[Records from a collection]
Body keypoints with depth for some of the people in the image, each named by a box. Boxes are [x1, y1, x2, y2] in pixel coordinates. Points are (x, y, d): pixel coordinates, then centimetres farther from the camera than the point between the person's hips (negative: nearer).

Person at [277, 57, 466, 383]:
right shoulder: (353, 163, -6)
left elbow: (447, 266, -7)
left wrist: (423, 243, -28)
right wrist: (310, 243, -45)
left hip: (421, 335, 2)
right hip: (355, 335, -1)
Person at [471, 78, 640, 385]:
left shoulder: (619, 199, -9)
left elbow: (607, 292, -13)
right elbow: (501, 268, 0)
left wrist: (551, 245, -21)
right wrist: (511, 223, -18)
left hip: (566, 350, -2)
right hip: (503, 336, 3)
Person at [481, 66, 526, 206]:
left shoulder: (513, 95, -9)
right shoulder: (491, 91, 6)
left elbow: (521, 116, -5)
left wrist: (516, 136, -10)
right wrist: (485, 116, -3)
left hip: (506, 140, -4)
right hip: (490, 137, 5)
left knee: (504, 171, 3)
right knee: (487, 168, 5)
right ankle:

**EXERCISE GOAL**
If a line in the data contains the string "left", copy it.

**SOLUTION FOR THIS PROBLEM**
left elbow: (447, 266, -7)
left wrist: (423, 243, -28)
left hip: (421, 335, 2)
left shoulder: (619, 199, -9)
left elbow: (607, 292, -13)
left wrist: (551, 245, -21)
left hip: (566, 350, -2)
left shoulder: (513, 95, -9)
left elbow: (521, 116, -5)
left wrist: (516, 136, -10)
left hip: (506, 140, -4)
left knee: (504, 171, 3)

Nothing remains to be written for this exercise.